Every line below that contains the word "signals" must be copied.

=======

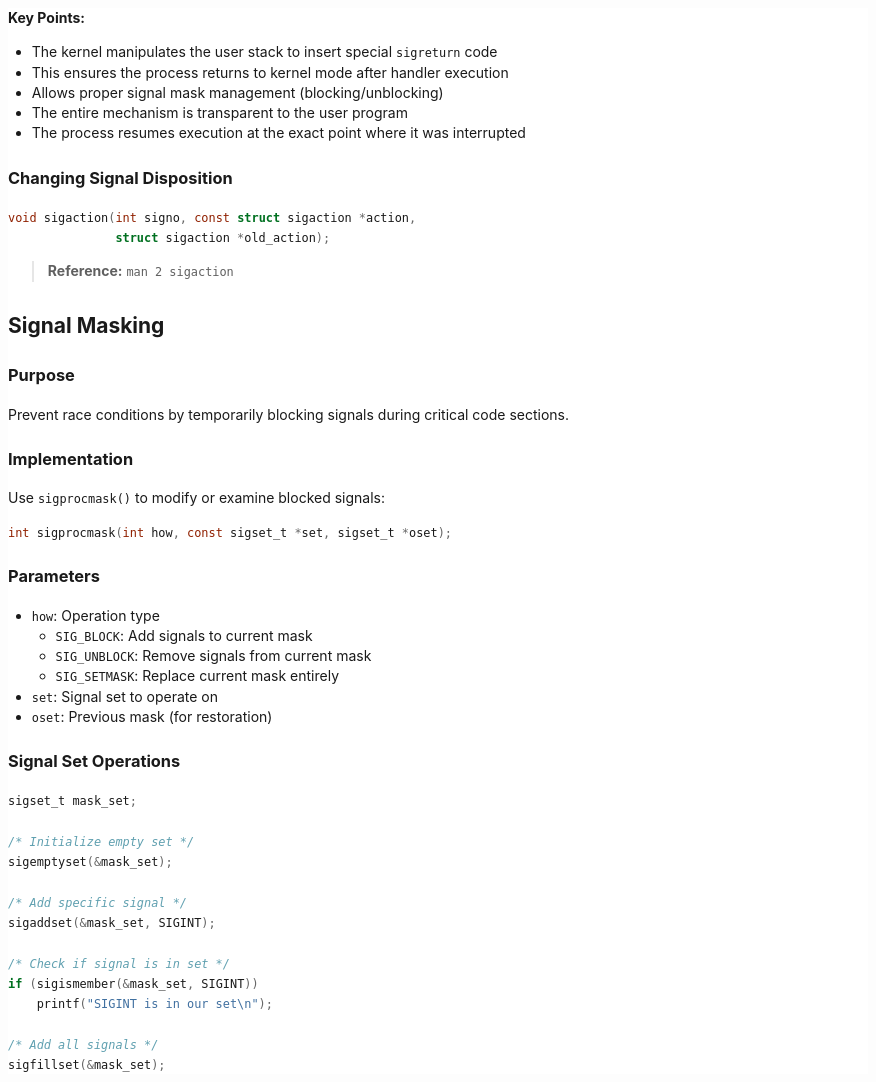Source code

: **Key Points:**
- The kernel manipulates the user stack to insert special `sigreturn` code
- This ensures the process returns to kernel mode after handler execution
- Allows proper signal mask management (blocking/unblocking)
- The entire mechanism is transparent to the user program
- The process resumes execution at the exact point where it was interrupted

### Changing Signal Disposition

```c
void sigaction(int signo, const struct sigaction *action,
               struct sigaction *old_action);
```

> **Reference:** `man 2 sigaction`

## Signal Masking

### Purpose
Prevent race conditions by temporarily blocking signals during critical code sections.

### Implementation
Use `sigprocmask()` to modify or examine blocked signals:

```c
int sigprocmask(int how, const sigset_t *set, sigset_t *oset);
```

### Parameters
- `how`: Operation type
  - `SIG_BLOCK`: Add signals to current mask
  - `SIG_UNBLOCK`: Remove signals from current mask
  - `SIG_SETMASK`: Replace current mask entirely
- `set`: Signal set to operate on
- `oset`: Previous mask (for restoration)

### Signal Set Operations

```c
sigset_t mask_set;

/* Initialize empty set */
sigemptyset(&mask_set);

/* Add specific signal */
sigaddset(&mask_set, SIGINT);

/* Check if signal is in set */
if (sigismember(&mask_set, SIGINT))
    printf("SIGINT is in our set\n");

/* Add all signals */
sigfillset(&mask_set);
```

=======

** Answer section **
Prevent race conditions by temporarily blocking signals during critical code sections.
Use `sigprocmask()` to modify or examine blocked signals:
  - `SIG_BLOCK`: Add signals to current mask
  - `SIG_UNBLOCK`: Remove signals from current mask
/* Add all signals */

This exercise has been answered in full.